Location, location: "When auditing a large bank, we needed to know how far apart their multi-zone data centers were for resilience planning," Venkat says. "I spoke to an employee of the cloud provider who told me, ‘Even our own employees don't know where exactly these data centers are.’ It’s a huge blind spot when you’re trying to perform a real risk assessment." In traditional DR planning, physical distance is a non-negotiable. But in the cloud that visibility disappears, leaving regulated enterprises to plan around promises, not facts.

Tectonic mandates: That uncertainty has moved beyond a theoretical risk, especially for companies in regulated sectors like finance and healthcare. In traditional IT architecture, disaster recovery was defined by tangible distance. "We had one hard rule: they had to be at least 100 kilometers apart," Venkat explains. "I was in a closed-door meeting where an Indian regulator explicitly said that when fintechs leverage the cloud, their disaster recovery testing must be done between two different seismic zones," says Venkat. "That kind of broad directive essentially mandates a multi-region strategy for any new startups and fintechs operating in that space."

The cost of compliance: The regulatory push forces a difficult and expensive conversation. "You have to be realistic about the trade-offs, because there is a significant cost difference," Venkat warns. "Multi-AZ itself is an additional cost, and a multi-region deployment will also require some kind of architectural change. These are factors that must come into play during the initial design and threat modeling phase."

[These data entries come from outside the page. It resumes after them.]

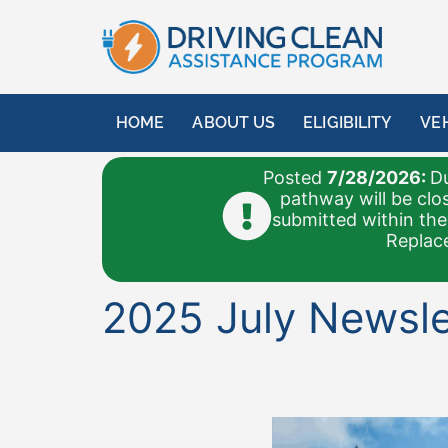
content
HOME
ABOUT US
ELIGIBILITY
VE
Posted
7/28/2026:
Du
pathway will be clo
submitted within the
Replace
2025 July Newsle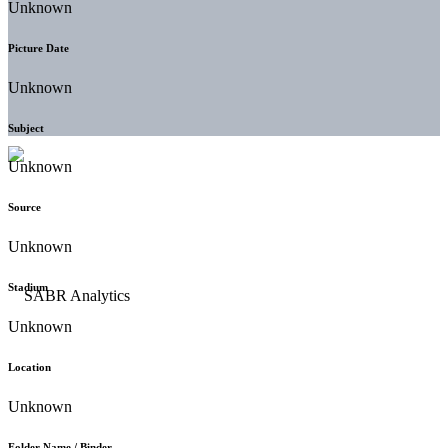
Unknown
Picture Date
Unknown
Subject
Unknown
Source
Unknown
Stadium
Unknown
Location
Unknown
Folder Name / Binder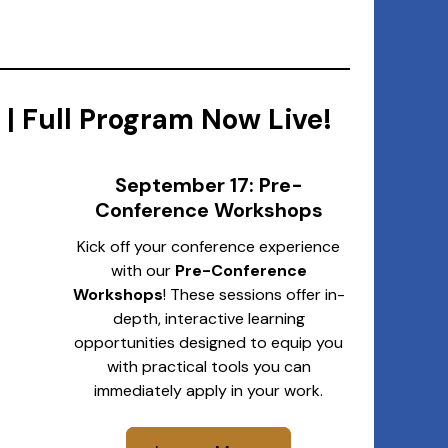
| Full Program Now Live!
September 17: Pre-
Conference Workshops
Kick off your conference experience
with our
Pre-Conference
Workshops
! These sessions offer in-
depth, interactive learning
opportunities designed to equip you
with practical tools you can
immediately apply in your work.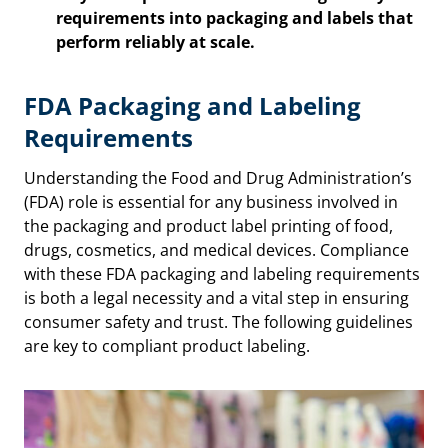
requirements into packaging and labels that
perform reliably at scale.
FDA Packaging and Labeling
Requirements
Understanding the Food and Drug Administration’s
(FDA) role is essential for any business involved in
the packaging and product label printing of food,
drugs, cosmetics, and medical devices. Compliance
with these FDA packaging and labeling requirements
is both a legal necessity and a vital step in ensuring
consumer safety and trust. The following guidelines
are key to compliant product labeling.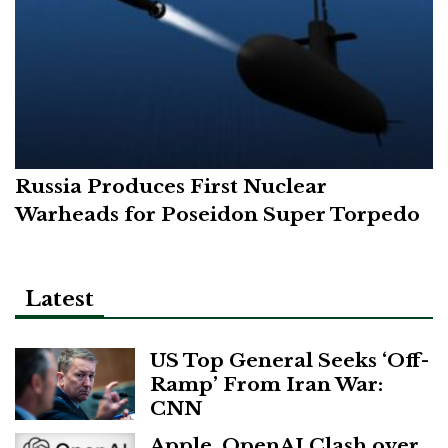
Russia Produces First Nuclear
Warheads for Poseidon Super Torpedo
Latest
US Top General Seeks ‘Off-
Ramp’ From Iran War:
CNN
Apple, OpenAI Clash over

SOC it 2 me: "It may be a bit premature, but sooner or later we may see some kind of a guidance framework come into effect, similar to a SOC 2," Venkat says. "The past outages are a cause of concern, and there has to be a collaborative effort between all stakeholders to move this forward." In other words: trust in the cloud may soon require a seal of approval, not just a service-level agreement.